Aktiviteetti: Tutkimustyypit › Väitöskirjan ohjaaja tai sivuohjaaja
Sorption and matrix diffusion in crystalline rocks – In-situ and laboratory approach The geological disposal of spent nuclear fuel might be good solution when all the aspects of risk assessment have been taken into account. In Finland and in Sweden, the host rock for geological disposal is crystalline rock and repository in based on the Swedish KBS-3 multi barrier design. When radionuclides from the spent nuclear fuel are possibly released into the bedrock, they will be transported by advection along water conducting fractures. Retardation of radionuclides can occur by molecular diffusion into the stagnant pore water and/or by chemical retardation onto the mineral surfaces in the rock matrix. Assessing the risks of the spent nuclear fuel deposition, it is important to understand the transport behaviour of radionuclides in the bedrock i.e. in the rock/groundwater interface.
Most of the parameters; like diffusion coefficient, distribution coefficient and rock porosity, covering the radionuclides’ migration in the rock are obtained from the laboratory scale experiments. In order to upscale the results from the laboratory experiments to the real scale of the nuclear fuel deposition, in-situ experiments are performed. For example the Swiss National Cooperative for Disposal of Radioactive Waste (Nagra) have been conducting extensive in-situ experiments at the Grimsel test site. In the first in-situ test, tritiated water (HTO), 22Na, 134Cs and 131I as well as non-radioactive isotopes 127I and 23Na, were circulated in a borehole interval isolated by packers 70 cm apart from each other. The second ongoing Long Term Diffusion experiment uses mainly the same radionuclides as well as nonradioactive element selenium.
This thesis presents the laboratory analysis of HTO and iodine from in-situ diffusion experiment and supporting laboratory studies for determining the sorption and diffusion of cesium and selenium on Grimsel granodiorite. Cesium sorption was studied with batch sorpion experiments using the crushed rock and selenium diffusion and sorption with batch and block scale experiments using Kuru grey granite and Grimsel granodiorite rock blocks. HTO and iodine diffusion was modelled with Time domain diffusion method (TDD) in in-situ rock blocks as well as selenium at laboratory with rock blocks.

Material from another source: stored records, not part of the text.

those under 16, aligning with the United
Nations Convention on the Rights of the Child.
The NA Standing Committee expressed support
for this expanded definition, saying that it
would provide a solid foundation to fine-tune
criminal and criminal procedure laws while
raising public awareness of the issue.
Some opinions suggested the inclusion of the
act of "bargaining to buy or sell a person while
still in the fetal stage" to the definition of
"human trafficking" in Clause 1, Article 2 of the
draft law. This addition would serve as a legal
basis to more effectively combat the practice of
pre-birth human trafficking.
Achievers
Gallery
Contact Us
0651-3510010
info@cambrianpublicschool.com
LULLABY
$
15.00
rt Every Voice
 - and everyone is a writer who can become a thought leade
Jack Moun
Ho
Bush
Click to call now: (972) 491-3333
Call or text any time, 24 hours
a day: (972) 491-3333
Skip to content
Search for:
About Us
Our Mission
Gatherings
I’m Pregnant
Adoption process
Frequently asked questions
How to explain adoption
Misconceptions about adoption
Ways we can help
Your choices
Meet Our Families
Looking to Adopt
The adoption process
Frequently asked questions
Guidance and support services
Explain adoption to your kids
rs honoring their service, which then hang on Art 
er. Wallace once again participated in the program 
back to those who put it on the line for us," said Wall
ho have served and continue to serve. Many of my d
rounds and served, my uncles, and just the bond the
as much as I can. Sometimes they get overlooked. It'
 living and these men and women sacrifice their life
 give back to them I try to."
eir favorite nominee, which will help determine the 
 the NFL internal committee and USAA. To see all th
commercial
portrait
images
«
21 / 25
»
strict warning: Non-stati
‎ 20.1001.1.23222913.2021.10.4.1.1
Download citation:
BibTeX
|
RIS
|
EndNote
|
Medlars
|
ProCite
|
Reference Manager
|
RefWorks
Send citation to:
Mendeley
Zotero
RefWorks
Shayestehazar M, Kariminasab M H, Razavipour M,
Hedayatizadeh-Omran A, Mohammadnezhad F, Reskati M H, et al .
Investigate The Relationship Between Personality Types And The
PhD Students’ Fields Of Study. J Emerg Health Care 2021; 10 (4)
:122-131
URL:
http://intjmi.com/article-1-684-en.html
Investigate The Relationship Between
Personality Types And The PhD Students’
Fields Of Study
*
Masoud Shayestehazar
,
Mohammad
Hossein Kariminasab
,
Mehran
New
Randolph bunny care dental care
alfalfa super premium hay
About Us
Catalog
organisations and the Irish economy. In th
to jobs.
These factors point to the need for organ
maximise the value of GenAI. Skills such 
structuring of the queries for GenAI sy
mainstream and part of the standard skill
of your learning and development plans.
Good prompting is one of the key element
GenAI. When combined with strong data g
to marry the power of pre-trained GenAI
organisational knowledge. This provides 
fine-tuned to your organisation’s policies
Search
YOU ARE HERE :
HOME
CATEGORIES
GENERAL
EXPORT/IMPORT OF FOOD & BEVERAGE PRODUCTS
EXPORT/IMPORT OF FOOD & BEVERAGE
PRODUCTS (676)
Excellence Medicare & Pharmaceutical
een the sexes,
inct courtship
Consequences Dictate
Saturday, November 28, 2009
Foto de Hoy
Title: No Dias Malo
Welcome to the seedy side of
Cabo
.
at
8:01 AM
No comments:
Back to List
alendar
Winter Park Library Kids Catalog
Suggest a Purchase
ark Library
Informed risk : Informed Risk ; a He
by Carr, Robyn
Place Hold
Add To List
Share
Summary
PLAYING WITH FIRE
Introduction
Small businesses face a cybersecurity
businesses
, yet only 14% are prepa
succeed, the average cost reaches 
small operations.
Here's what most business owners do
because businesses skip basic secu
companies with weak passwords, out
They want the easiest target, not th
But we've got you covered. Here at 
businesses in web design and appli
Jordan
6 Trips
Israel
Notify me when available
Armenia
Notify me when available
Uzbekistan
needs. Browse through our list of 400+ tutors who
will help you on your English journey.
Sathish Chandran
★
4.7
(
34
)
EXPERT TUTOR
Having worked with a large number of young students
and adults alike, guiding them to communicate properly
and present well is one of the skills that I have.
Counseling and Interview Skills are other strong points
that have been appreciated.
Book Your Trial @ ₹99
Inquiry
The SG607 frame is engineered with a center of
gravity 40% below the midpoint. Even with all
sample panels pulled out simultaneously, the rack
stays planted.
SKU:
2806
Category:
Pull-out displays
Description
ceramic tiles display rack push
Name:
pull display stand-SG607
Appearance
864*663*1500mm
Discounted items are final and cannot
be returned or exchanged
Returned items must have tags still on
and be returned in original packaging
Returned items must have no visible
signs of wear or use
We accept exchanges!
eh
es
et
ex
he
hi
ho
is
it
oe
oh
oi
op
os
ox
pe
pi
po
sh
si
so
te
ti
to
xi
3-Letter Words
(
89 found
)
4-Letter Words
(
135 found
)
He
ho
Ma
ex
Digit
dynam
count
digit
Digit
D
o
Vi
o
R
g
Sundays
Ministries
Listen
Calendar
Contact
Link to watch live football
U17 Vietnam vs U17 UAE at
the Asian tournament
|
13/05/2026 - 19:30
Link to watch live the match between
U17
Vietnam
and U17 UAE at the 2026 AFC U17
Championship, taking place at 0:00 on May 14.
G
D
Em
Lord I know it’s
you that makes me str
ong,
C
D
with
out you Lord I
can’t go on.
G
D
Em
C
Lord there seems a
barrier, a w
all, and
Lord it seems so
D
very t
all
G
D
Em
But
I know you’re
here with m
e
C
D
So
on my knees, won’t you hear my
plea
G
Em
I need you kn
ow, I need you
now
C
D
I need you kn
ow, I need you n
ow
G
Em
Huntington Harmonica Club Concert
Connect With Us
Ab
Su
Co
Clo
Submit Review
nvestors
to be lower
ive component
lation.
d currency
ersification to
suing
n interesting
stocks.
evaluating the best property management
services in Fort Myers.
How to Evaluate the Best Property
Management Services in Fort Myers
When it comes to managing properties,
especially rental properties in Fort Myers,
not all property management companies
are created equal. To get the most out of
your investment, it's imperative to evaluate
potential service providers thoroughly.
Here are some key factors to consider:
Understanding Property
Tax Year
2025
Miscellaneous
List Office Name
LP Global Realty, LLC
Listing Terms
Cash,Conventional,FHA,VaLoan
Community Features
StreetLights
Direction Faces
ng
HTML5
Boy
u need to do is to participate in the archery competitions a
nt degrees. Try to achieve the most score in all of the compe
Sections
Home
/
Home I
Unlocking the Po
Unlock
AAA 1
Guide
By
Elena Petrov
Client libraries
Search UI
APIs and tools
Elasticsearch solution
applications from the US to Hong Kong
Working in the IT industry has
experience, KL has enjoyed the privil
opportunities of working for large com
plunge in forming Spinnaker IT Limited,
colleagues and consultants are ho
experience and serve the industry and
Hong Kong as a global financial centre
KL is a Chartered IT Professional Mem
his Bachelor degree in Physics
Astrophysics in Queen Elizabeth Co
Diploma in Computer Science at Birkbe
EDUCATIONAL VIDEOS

Outleaching method was found to be successful for analyzing the non sorbing radionuclides from the connected pore network of the Grimsel granodiorite. TDD modelling of the results lead to the apparent diffusion coefficient of 3×10-10 m2/s for both HTO and iodine. No significant difference between in-situ and laboratory diffusion coefficient was detected. Cesium sorption was 0.107 ± 0.003 m3/kg on Grimsel granodiorite at 10−8 M Cs concentration. Sorption was found to be highest on biotite Kd = 0.304 ± 0.005 m3/kg which explains the in-situ diffusion results of cesium where it was found tofollow biotite veins in Grimsel granodiorite
Sorption of selenium was significantly overestimated when the determination was conducted with the crushed rock using batch sorption method compared to the studies conducted with intact rock. Outleaching method was found to be successful for analyzing the non sorbing radionuclides and flexible TDD modelling was found to be very useful tool in handling the measured data from both block scale experiments and in-situ experiments of non- and weakly sorbing tracers.